Herzog's perspective is unique enough, but when he brings us to places equally special the combination is bombastic. He has a knack for finding (and possibly directing) some of the more peculiar persons you'll ever meet in the movies. On one excursion he consults a master perfumer's nose to analyze the Chauvet Caves. You'll never guess where he ends up taking us in the documentary's post script and I still do not believe I could tell you why.

Werner Herzog Filmproduktion teamed up with musician Ernst Reijseger yet again for the film's soulful score. Of Reijseger Herzog has said, "He is a magnificent cellist, and he can do anything, anything on his cello. He could play the Civil War, the American Civil War on his cello." The minimalist score is combined with voice to a solemn effusion. In our initial descent into the caves a beating heart overtakes the soundtrack, not unlike the breathing in "2001: A Space Odyssey" we are sedated by our involuntary inner-workings as we explore another world.

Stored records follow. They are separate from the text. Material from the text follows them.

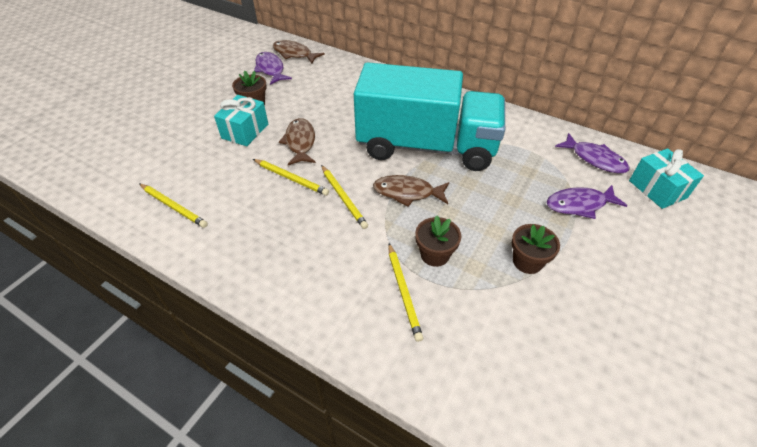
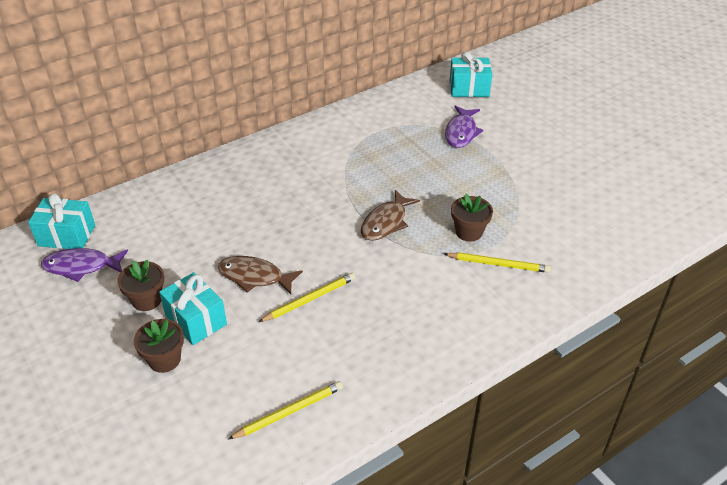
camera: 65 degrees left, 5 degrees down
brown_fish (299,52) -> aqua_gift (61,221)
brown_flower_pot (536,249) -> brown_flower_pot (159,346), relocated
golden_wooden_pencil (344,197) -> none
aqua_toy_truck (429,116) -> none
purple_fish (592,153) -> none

Seeing this film in 3D is not an easy task to accomplish anymore. I was only able to do so last summer at the Arclight in Hollywood with my father. (He enjoyed the film. I heard him chuckle at right moments during the showing and afterwords he appropriately thought of the documentary as both "amazing" and "really weird." I was especially pleased that he was marveled by the 3D. Like me, he felt it was the best his corneas had ever been exposed to and we saw "Avatar" together.) With 3D growing as a home entertainment option I have hope that we will be able to see the "Cave of Forgotten Dreams" in all its glory again.